8 Confidence Intervals

This chapter introduces the concept of confidence intervals and interval estimation. An interval estimation is often more useful than a point estimation of the unknown population parameter \(\theta\) because it gives an interval of numbers within which the parameter value could fall. There are slides and a YouTube Video associated with this chapter:

This chapter on confidence intervals as well as the subsequent chapter on hypothesis testing makes significant use of the t-Distribution. The aforementioned interval estimation allows us to put lower and upper boundaries on the parameter, i.e., \(\hat{\theta}_l < \theta < \hat{\theta}_u\). Usually a probability value of 95% is used.

\[ Pr(\hat{\theta}_l < \theta < \hat{\theta}_u) = 1 - \alpha\]

The 95% confidence interval for a parameter is an interval calculated from sample data by a method that has a 95% probability of producing an interval containing the true parameter value. Suppose a population has a known mean of 65, e.g., the height of women in the United States. Taking 100 samples of women from the population and calculating a confidence interval given the methods described below, the true mean of 65 will be included (on average) in 95 of those confidence intervals. Note that the following statement is not correct:

The probability that the unknown parameter is contained within a 95% confidence interval is 95%.

Note that there is no way of knowing if the confidence interval actually covers the true parameter.

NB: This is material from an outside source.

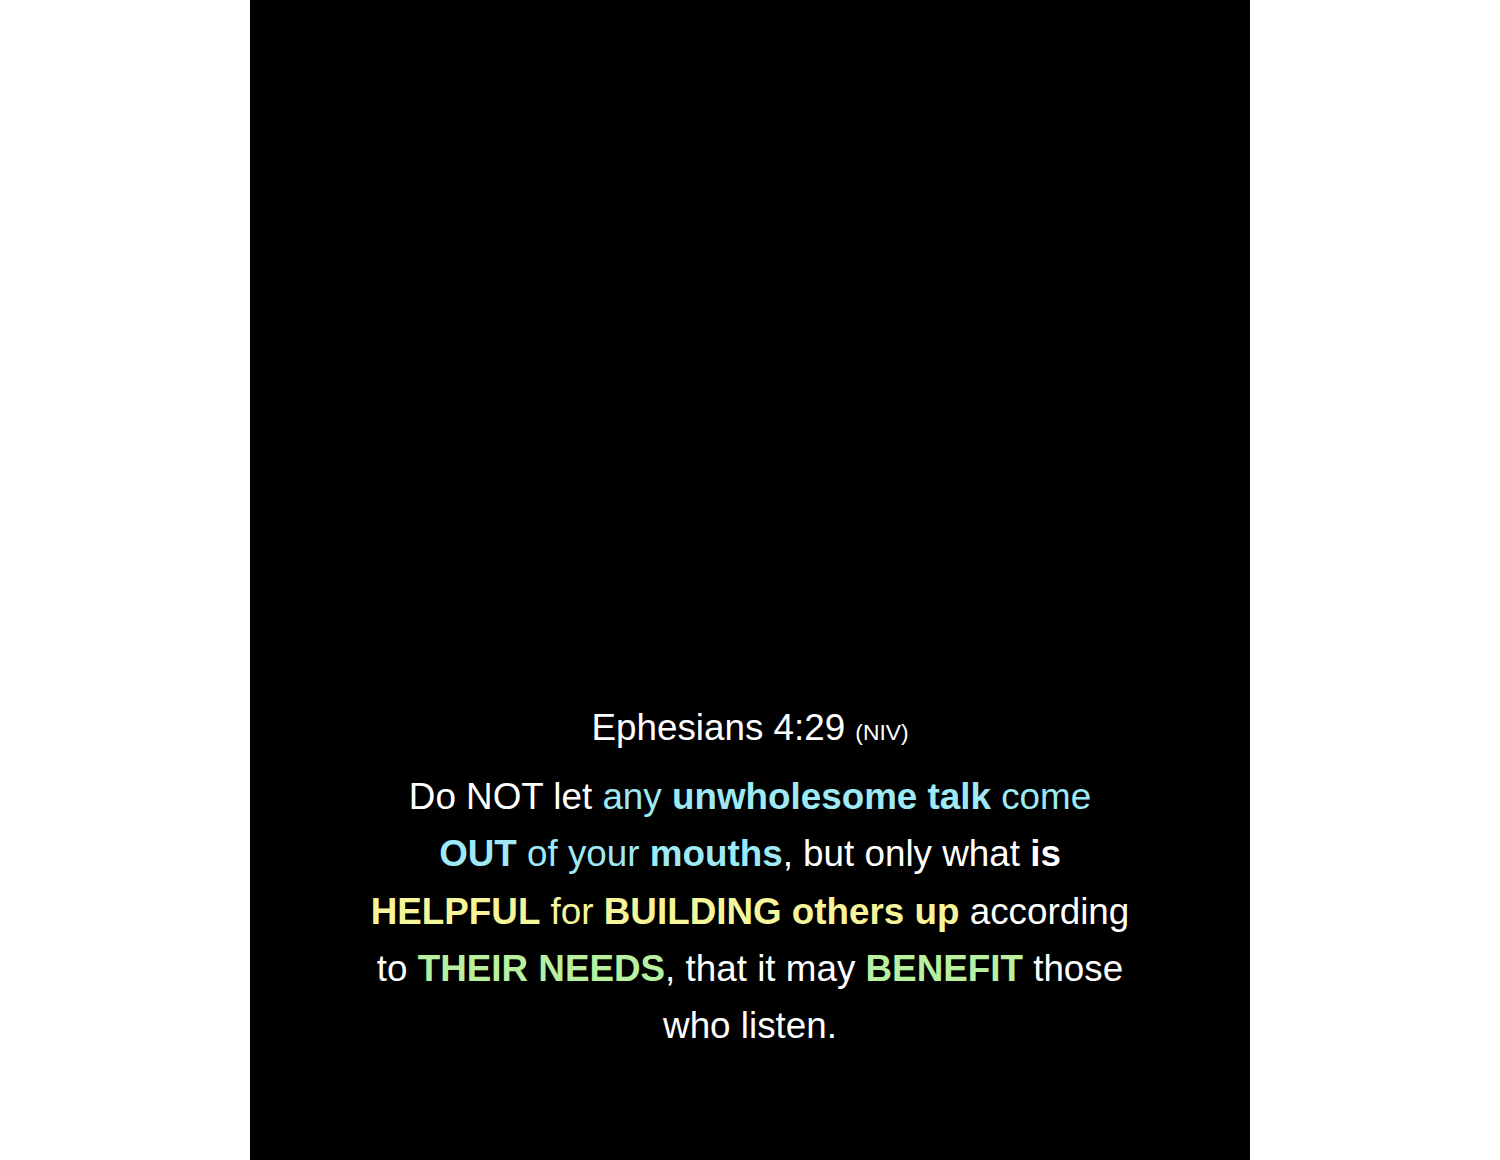Ephesians 4:29 (NIV) Do NOT let any unwholesome talk come OUT of your mouths, but only what is HELPFUL for BUILDING others up according to THEIR NEEDS, that it may BENEFIT those who listen.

Remember that we have \(E(\bar{x})=\mu\) and \(Var(\bar{x})=\sigma^2/n\). The mean \(\pm 1.96\) standard deviations includes 95% of the normal distribution. Because the sampling distribution is approximately normal (recall this fact from the Central Limit Theorem and the law of large numbers), the distance of 1.96 standard deviations is the margin of error. The margin of error measures how accurate the point estimate is likely to be in estimating a parameter.

This section is designed to illustrate the concept of confidence interval with R. A population of 1 million voters is generated with 55% of those voters favoring candidate A in an upcoming election. For this exercise, a 95% confidence interval is simulated. The script below proceeds as follows:

voters = rbinom(1000000,1,0.55)
output = data.frame(lb=numeric(),ub=numeric(),inside=numeric())
meanA  = mean(voters)
for(i in 1:100){
     poll = sample(voters,1000,replace=FALSE)
     CI   = t.test(poll)
     temp = data.frame(ub=CI$conf.int[1],lb=CI$conf.int[2],inside=0)
     if(CI$conf.int[1]<=meanA & CI$conf.int[2]>=meanA){temp$inside=1}
     output = rbind(output,temp)}
mean(output$inside)
rm(voters,output,meanA,poll,CI,temp)

In a first step, a population of 1 million voters is created. The subsequent steps take 100 samples of 1,000 voters. For each sample, the confidence interval (i.e., lower and upper bounds denoted as lb and ub, respectively) is calculated. The next step checks whether the true mean is contained in the confidence interval. If the above code is executed, the output of mean() should be around 0.95.